== EXTRACTED ENTRIES ==
>>>>>

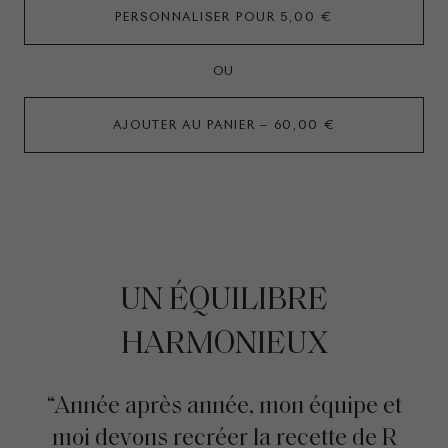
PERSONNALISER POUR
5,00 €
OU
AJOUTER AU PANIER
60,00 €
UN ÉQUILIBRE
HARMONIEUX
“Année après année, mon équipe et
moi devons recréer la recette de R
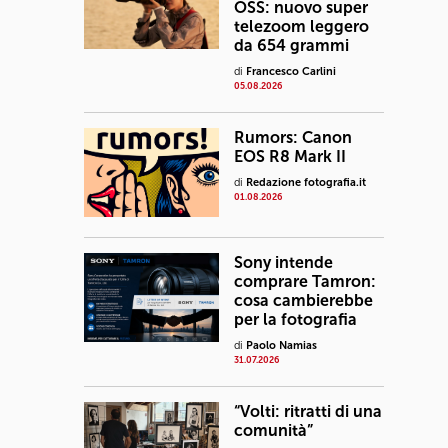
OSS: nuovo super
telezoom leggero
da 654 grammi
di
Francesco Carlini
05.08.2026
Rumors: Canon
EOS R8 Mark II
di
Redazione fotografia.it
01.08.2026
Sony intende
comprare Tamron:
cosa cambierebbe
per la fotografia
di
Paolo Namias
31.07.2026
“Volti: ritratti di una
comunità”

<<<<<
>>>>>

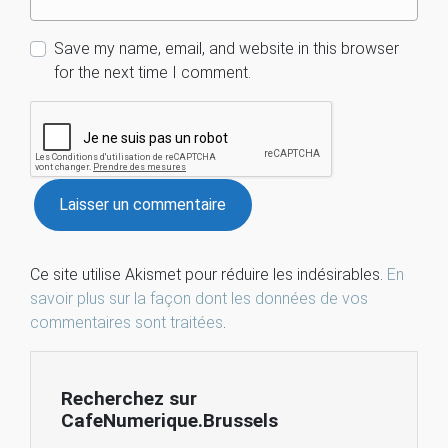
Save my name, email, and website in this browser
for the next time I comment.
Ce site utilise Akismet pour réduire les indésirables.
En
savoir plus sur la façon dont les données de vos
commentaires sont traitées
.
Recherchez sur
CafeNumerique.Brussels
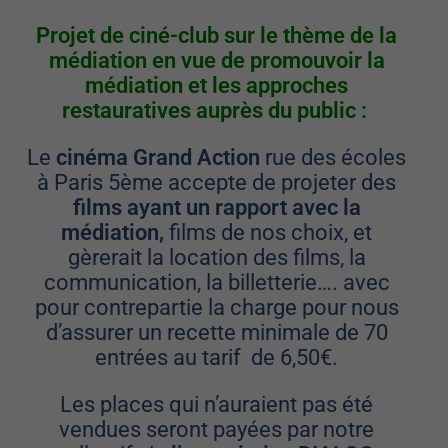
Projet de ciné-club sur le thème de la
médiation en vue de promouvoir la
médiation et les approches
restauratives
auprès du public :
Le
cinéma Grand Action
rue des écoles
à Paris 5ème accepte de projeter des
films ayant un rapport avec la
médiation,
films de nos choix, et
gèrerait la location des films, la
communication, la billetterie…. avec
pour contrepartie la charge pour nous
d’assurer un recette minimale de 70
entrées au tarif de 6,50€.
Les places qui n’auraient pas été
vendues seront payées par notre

<<<<<

== EXERCISE DESCRIPTION ==
The reply should hold only how many lines in the material include the word "médiation".

== RESPONSE TO THIS EXERCISE ==
3